*** Opening Supplied records ***
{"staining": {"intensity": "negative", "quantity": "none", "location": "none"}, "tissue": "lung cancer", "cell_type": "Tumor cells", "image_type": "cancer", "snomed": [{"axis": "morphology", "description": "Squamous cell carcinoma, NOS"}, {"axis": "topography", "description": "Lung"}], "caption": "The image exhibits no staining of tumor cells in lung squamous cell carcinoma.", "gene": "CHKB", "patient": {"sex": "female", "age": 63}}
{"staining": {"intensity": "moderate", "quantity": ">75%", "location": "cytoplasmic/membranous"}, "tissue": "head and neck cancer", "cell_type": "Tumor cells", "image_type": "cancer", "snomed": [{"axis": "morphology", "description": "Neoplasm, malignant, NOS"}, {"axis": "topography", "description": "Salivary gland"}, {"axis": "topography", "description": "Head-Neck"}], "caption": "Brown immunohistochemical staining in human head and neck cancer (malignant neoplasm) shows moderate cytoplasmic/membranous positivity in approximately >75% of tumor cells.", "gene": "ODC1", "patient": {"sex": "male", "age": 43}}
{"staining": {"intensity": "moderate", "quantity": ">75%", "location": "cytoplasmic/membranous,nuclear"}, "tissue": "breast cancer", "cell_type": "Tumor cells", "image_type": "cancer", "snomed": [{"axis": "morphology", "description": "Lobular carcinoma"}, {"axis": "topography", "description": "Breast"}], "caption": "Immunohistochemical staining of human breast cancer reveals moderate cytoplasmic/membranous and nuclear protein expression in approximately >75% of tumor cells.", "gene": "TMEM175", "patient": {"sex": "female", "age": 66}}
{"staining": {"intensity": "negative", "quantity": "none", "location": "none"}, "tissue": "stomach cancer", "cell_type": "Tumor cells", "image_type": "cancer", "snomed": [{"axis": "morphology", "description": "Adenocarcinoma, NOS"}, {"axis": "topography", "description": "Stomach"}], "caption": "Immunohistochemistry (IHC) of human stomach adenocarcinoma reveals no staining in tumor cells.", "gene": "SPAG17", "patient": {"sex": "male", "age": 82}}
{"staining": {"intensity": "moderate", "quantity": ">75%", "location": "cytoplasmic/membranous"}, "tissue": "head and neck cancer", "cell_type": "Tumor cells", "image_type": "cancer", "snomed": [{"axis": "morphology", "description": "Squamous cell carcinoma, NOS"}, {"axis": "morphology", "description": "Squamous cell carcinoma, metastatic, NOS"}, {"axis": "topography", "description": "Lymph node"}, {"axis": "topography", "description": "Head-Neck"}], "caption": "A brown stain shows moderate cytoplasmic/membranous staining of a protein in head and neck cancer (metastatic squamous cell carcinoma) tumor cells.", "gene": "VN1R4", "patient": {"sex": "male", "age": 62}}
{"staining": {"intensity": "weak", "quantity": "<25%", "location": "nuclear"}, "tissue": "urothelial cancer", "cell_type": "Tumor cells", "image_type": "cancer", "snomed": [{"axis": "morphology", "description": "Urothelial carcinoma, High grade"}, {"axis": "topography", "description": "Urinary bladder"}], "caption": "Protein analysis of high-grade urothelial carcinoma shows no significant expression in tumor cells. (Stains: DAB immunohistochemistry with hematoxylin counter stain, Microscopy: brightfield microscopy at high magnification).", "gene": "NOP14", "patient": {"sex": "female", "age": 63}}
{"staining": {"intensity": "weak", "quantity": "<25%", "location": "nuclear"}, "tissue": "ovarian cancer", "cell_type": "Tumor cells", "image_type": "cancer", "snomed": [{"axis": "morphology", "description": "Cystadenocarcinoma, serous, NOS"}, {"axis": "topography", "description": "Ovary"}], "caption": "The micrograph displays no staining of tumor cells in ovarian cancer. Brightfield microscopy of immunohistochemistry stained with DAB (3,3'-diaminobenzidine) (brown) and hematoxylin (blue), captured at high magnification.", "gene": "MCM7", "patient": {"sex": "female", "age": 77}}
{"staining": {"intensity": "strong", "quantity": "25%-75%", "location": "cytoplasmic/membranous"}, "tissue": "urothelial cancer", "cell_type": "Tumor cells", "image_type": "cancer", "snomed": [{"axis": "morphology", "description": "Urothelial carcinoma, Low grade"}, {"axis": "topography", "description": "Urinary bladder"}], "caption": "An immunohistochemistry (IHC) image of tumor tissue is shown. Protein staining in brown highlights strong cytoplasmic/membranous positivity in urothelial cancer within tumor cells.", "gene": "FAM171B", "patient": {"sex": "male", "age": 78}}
*** Closing Supplied records ***
## Work to be completed
Having looked over the entries above, reproduce all of them exactly.

## Answer box
{"staining": {"intensity": "negative", "quantity": "none", "location": "none"}, "tissue": "lung cancer", "cell_type": "Tumor cells", "image_type": "cancer", "snomed": [{"axis": "morphology", "description": "Squamous cell carcinoma, NOS"}, {"axis": "topography", "description": "Lung"}], "caption": "The image exhibits no staining of tumor cells in lung squamous cell carcinoma.", "gene": "CHKB", "patient": {"sex": "female", "age": 63}}
{"staining": {"intensity": "moderate", "quantity": ">75%", "location": "cytoplasmic/membranous"}, "tissue": "head and neck cancer", "cell_type": "Tumor cells", "image_type": "cancer", "snomed": [{"axis": "morphology", "description": "Neoplasm, malignant, NOS"}, {"axis": "topography", "description": "Salivary gland"}, {"axis": "topography", "description": "Head-Neck"}], "caption": "Brown immunohistochemical staining in human head and neck cancer (malignant neoplasm) shows moderate cytoplasmic/membranous positivity in approximately >75% of tumor cells.", "gene": "ODC1", "patient": {"sex": "male", "age": 43}}
{"staining": {"intensity": "moderate", "quantity": ">75%", "location": "cytoplasmic/membranous,nuclear"}, "tissue": "breast cancer", "cell_type": "Tumor cells", "image_type": "cancer", "snomed": [{"axis": "morphology", "description": "Lobular carcinoma"}, {"axis": "topography", "description": "Breast"}], "caption": "Immunohistochemical staining of human breast cancer reveals moderate cytoplasmic/membranous and nuclear protein expression in approximately >75% of tumor cells.", "gene": "TMEM175", "patient": {"sex": "female", "age": 66}}
{"staining": {"intensity": "negative", "quantity": "none", "location": "none"}, "tissue": "stomach cancer", "cell_type": "Tumor cells", "image_type": "cancer", "snomed": [{"axis": "morphology", "description": "Adenocarcinoma, NOS"}, {"axis": "topography", "description": "Stomach"}], "caption": "Immunohistochemistry (IHC) of human stomach adenocarcinoma reveals no staining in tumor cells.", "gene": "SPAG17", "patient": {"sex": "male", "age": 82}}
{"staining": {"intensity": "moderate", "quantity": ">75%", "location": "cytoplasmic/membranous"}, "tissue": "head and neck cancer", "cell_type": "Tumor cells", "image_type": "cancer", "snomed": [{"axis": "morphology", "description": "Squamous cell carcinoma, NOS"}, {"axis": "morphology", "description": "Squamous cell carcinoma, metastatic, NOS"}, {"axis": "topography", "description": "Lymph node"}, {"axis": "topography", "description": "Head-Neck"}], "caption": "A brown stain shows moderate cytoplasmic/membranous staining of a protein in head and neck cancer (metastatic squamous cell carcinoma) tumor cells.", "gene": "VN1R4", "patient": {"sex": "male", "age": 62}}
{"staining": {"intensity": "weak", "quantity": "<25%", "location": "nuclear"}, "tissue": "urothelial cancer", "cell_type": "Tumor cells", "image_type": "cancer", "snomed": [{"axis": "morphology", "description": "Urothelial carcinoma, High grade"}, {"axis": "topography", "description": "Urinary bladder"}], "caption": "Protein analysis of high-grade urothelial carcinoma shows no significant expression in tumor cells. (Stains: DAB immunohistochemistry with hematoxylin counter stain, Microscopy: brightfield microscopy at high magnification).", "gene": "NOP14", "patient": {"sex": "female", "age": 63}}
{"staining": {"intensity": "weak", "quantity": "<25%", "location": "nuclear"}, "tissue": "ovarian cancer", "cell_type": "Tumor cells", "image_type": "cancer", "snomed": [{"axis": "morphology", "description": "Cystadenocarcinoma, serous, NOS"}, {"axis": "topography", "description": "Ovary"}], "caption": "The micrograph displays no staining of tumor cells in ovarian cancer. Brightfield microscopy of immunohistochemistry stained with DAB (3,3'-diaminobenzidine) (brown) and hematoxylin (blue), captured at high magnification.", "gene": "MCM7", "patient": {"sex": "female", "age": 77}}
{"staining": {"intensity": "strong", "quantity": "25%-75%", "location": "cytoplasmic/membranous"}, "tissue": "urothelial cancer", "cell_type": "Tumor cells", "image_type": "cancer", "snomed": [{"axis": "morphology", "description": "Urothelial carcinoma, Low grade"}, {"axis": "topography", "description": "Urinary bladder"}], "caption": "An immunohistochemistry (IHC) image of tumor tissue is shown. Protein staining in brown highlights strong cytoplasmic/membranous positivity in urothelial cancer within tumor cells.", "gene": "FAM171B", "patient": {"sex": "male", "age": 78}}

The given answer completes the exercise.